The vast majority of Liberians cannot be wrong while your government and beneficiaries always claim to be right. Join the prayers and let those prayers inspire action so that we can move our nation forward, starting with a concerted effort aimed at fostering national reconciliation, developing and increasing economic opportunities that will create jobs and wealth for our most vulnerable population. With your prayers, action and commitment, we can start this work today and with new leadership in 2017, we will move our country forward to become a prosperous country with justice and prosperity for all.

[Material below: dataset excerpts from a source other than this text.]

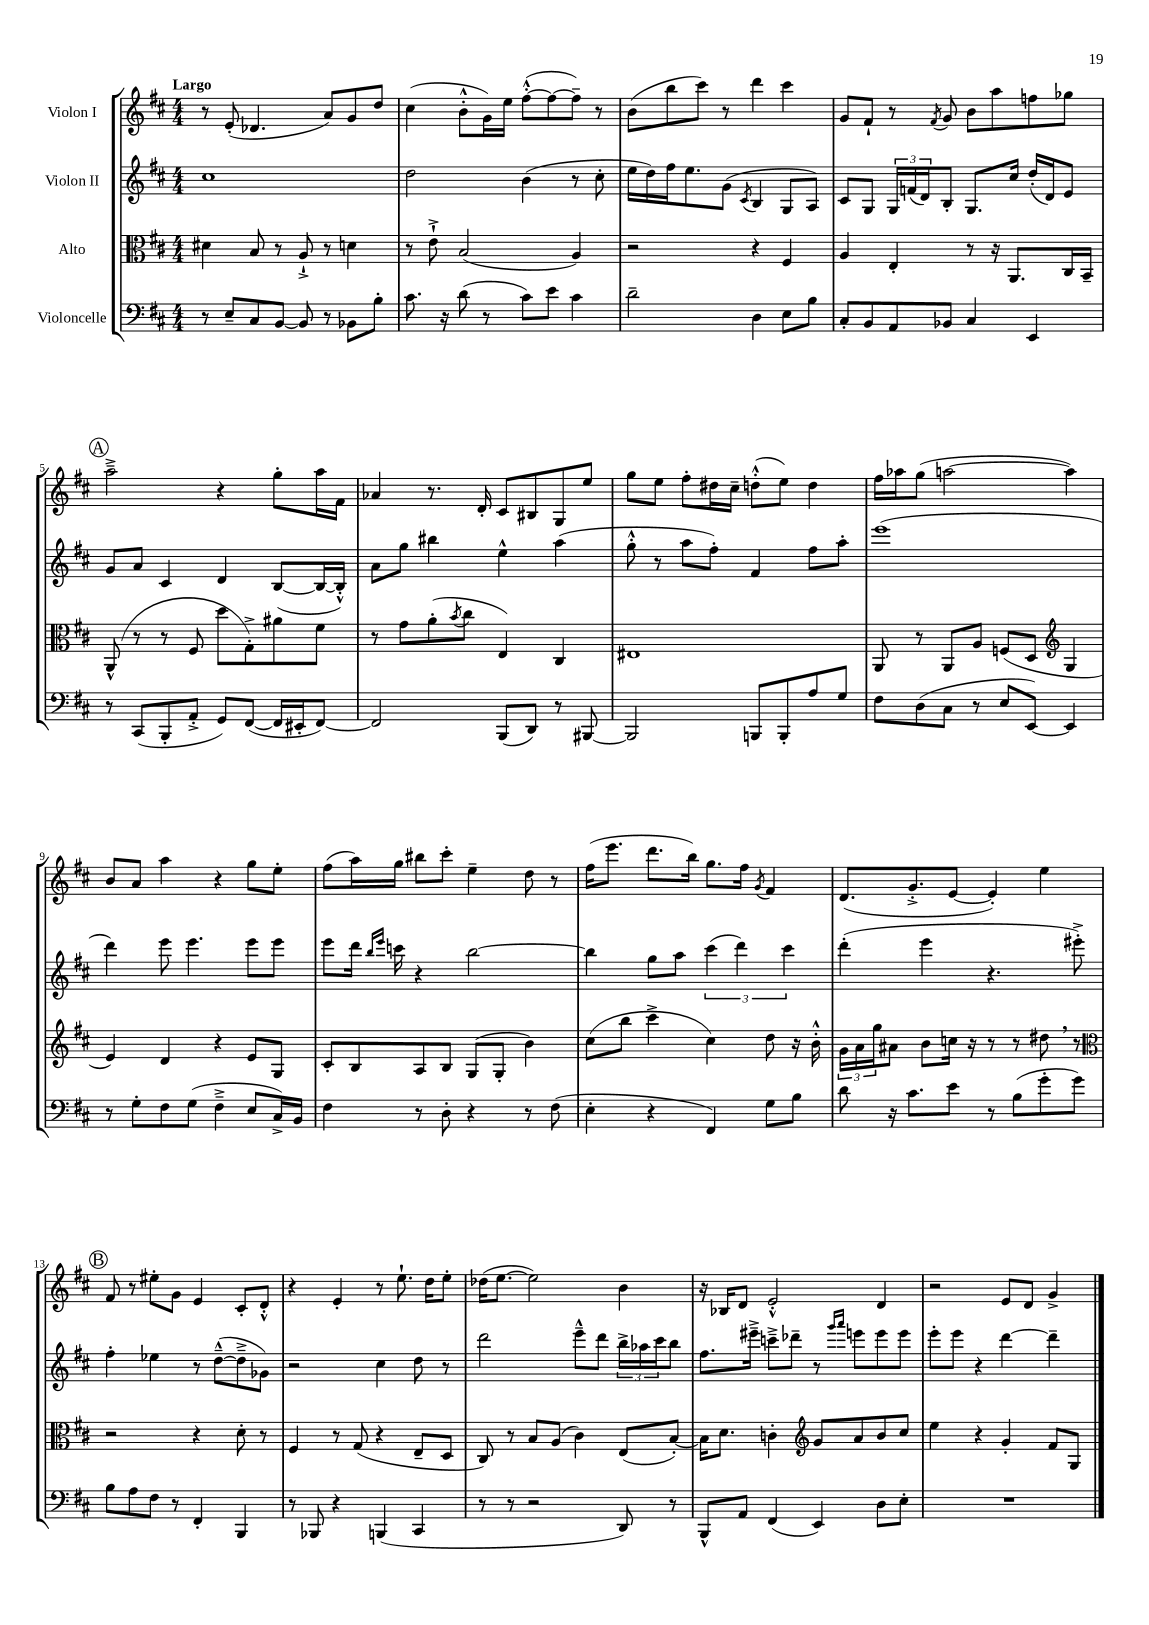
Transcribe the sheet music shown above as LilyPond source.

<<
\new StaffGroup <<
\new Staff = "s0" \with { instrumentName = "Violon I" } {
    \clef treble \key d \major \numericTimeSignature \time 4/4 \tempo "Largo"
    r8 e'8-.( des'4. a'8) g'8 d''8 |
    cis''4( b'8-.-^ g'16) e''16 fis''8~-.-^( fis''8~ fis''8--) r8 |
    b'8( b''8 cis'''8) r8 d'''4 cis'''4 |
    g'8 fis'8-! r8 \acciaccatura { fis'8 } g'8 b'8 a''8 f''8 ges''8 |
    \mark \markup { \circle "A" } a''2---> r4 g''8-. a''16 fis'16 |
    aes'4 r8. d'16-. cis'8 bis8 g8 e''8 |
    g''8 e''8 fis''8-. dis''16 cis''16-- d''8-.-^( e''8) d''4 |
    fis''16 aes''16 g''8( a''2~ a''4) |
    b'8 a'8 a''4 r4 g''8 e''8-. |
    fis''8( a''16) g''16 bis''8 cis'''8-. e''4-- d''8 r8 |
    fis''16( e'''8. d'''8. b''16) g''8. fis''16 \acciaccatura { g'8 } fis'4 |
    d'8.( g'8.-.-> e'8~ e'4-.) e''4 |
    \mark \markup { \circle "B" } fis'8 r8 eis''8-. g'8 e'4 cis'8-. d'8-.-^ |
    r4 e'4-. r8 e''8.-! d''16 e''8-. |
    des''16( e''8.~ e''2) b'4 |
    r16 bes16 d'8 e'2-.-^ d'4 |
    r2 e'8 d'8 g'4-> \bar "|." |
}
\new Staff = "s1" \with { instrumentName = "Violon II" } {
    \clef treble \key d \major \numericTimeSignature \time 4/4
    cis''1 |
    d''2 b'4( r8 cis''8-. |
    e''16 d''16) fis''16 e''8. g'8( \acciaccatura { cis'8 } b4 g8 a8) |
    cis'8 g8 \tuplet 3/2 { g16 f'16( d'16) } b8-. g8. cis''16 d''16-.( d'16) e'8 |
    \mark \markup { \circle "A" } g'8 a'8 cis'4 d'4 b8~( b16~ b16-.-^) |
    a'8 g''8 bis''4 e''4-^ a''4( |
    g''8-.-^ r8 a''8 fis''8-.) fis'4 fis''8 a''8-. |
    e'''1( |
    d'''4) e'''8 e'''4. e'''8 e'''8 |
    e'''8 d'''16 \grace { b''16 e'''16 } c'''16 r4 b''2~ |
    b''4 g''8 a''8 \tuplet 3/2 { cis'''4( d'''4) cis'''4 } |
    d'''4-.( e'''4 r4. eis'''8-.->) |
    \mark \markup { \circle "B" } fis''4-. ees''4 r8 d''8~---^( d''8---> ges'8) |
    r2 cis''4 d''8 r8 |
    d'''2 e'''8---^ d'''8 \tuplet 3/2 { b''16-> aes''16 cis'''16 } b''8 |
    fis''8. eis'''16---> c'''8---> des'''8-- r8 \grace { g'''16 a'''16 } e'''8 e'''8 e'''8 |
    e'''8-. e'''8 r4 d'''4~ d'''4-- \bar "|." |
}
\new Staff = "s2" \with { instrumentName = "Alto" } {
    \clef alto \key d \major \numericTimeSignature \time 4/4
    dis'4 b8 r8 a8-!-> r8 d'4 |
    r8 e'8-!-> b2( a4) |
    r2 r4 fis4 |
    a4 e4-. r8 r16 a,8. cis16 b,16-- |
    \mark \markup { \circle "A" } a,8-^( r8 r8 fis8 d''8 g8-.->) ais'8 fis'8 |
    r8 g'8 a'8-.( \acciaccatura { b'8 } cis''8 e4) cis4 |
    eis1 |
    a,8 r8 a,8 a8 f8( d8 \clef treble g4 |
    e'4) d'4 r4 e'8 g8 |
    cis'8-. b8 a8 b8 g8( g8-. b'4) |
    cis''8( b''8 cis'''4-> cis''4) d''8 r16 b'16-.-^ |
    \tuplet 3/2 { g'16 a'16 g''16 } ais'8 b'8 c''16 r16 r8 r8 dis''8 \breathe r8 |
    \mark \markup { \circle "B" } \clef alto r2 r4 d'8-. r8 |
    fis4 r8 g8( r4 e8-- d8 |
    cis8) r8 b8 a8( cis'4) e8( b8~-.) |
    b16 d'8. c'4-. \clef treble g'8 a'8 b'8 cis''8 |
    e''4 r4 g'4-. fis'8 g8 \bar "|." |
}
\new Staff = "s3" \with { instrumentName = "Violoncelle" } {
    \clef bass \key d \major \numericTimeSignature \time 4/4
    r8 e8-- cis8 b,8~ b,8 r8 bes,8 b8-. |
    cis'8. r16 d'8( r8 cis'8) e'8 cis'4 |
    d'2-- d4 e8 b8 |
    cis8-. b,8 a,8 bes,8 cis4 e,4 |
    \mark \markup { \circle "A" } r8 cis,8( b,,8-. a,8-.-> g,8) fis,8~( fis,16 eis,16-. fis,8~) |
    fis,2 b,,8( d,8) r8 bis,,8~ |
    bis,,2 b,,8 b,,8-. a8 g8 |
    fis8 d8( cis8 r8 e8 e,8~) e,4 |
    r8 g8-. fis8 g8( fis4---> e8 cis16->) b,16 |
    fis4 r8 d8-. r4 r8 fis8( |
    e4-. r4 fis,4) g8 b8 |
    d'8 r16 cis'8. e'8 r8 b8( g'8-. g'8) |
    \mark \markup { \circle "B" } b8 a8 fis8 r8 fis,4-. b,,4 |
    r8 bes,,8 r4 b,,4( cis,4 |
    r8 r8 r2 d,8) r8 |
    b,,8-^ a,8 fis,4( e,4) d8 e8-. |
    R1 \bar "|." |
}
>>
>>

Williams is president and CEO of the New Liberia Foundation, and head of the U.S.-based Jewish Family Services’ International Refugee program. He was instrumental in restoring Liberia from being a failed state under warlord Charles Taylor to a relatively peaceful and democratic society. Since 2003, he has been working on issues of refugee flow, food insecurity, economic migration and the impact of deeply divided societies across Africa in addition to finding solutions that would ensure and facilitate the return of most Liberians refugees to their motherland.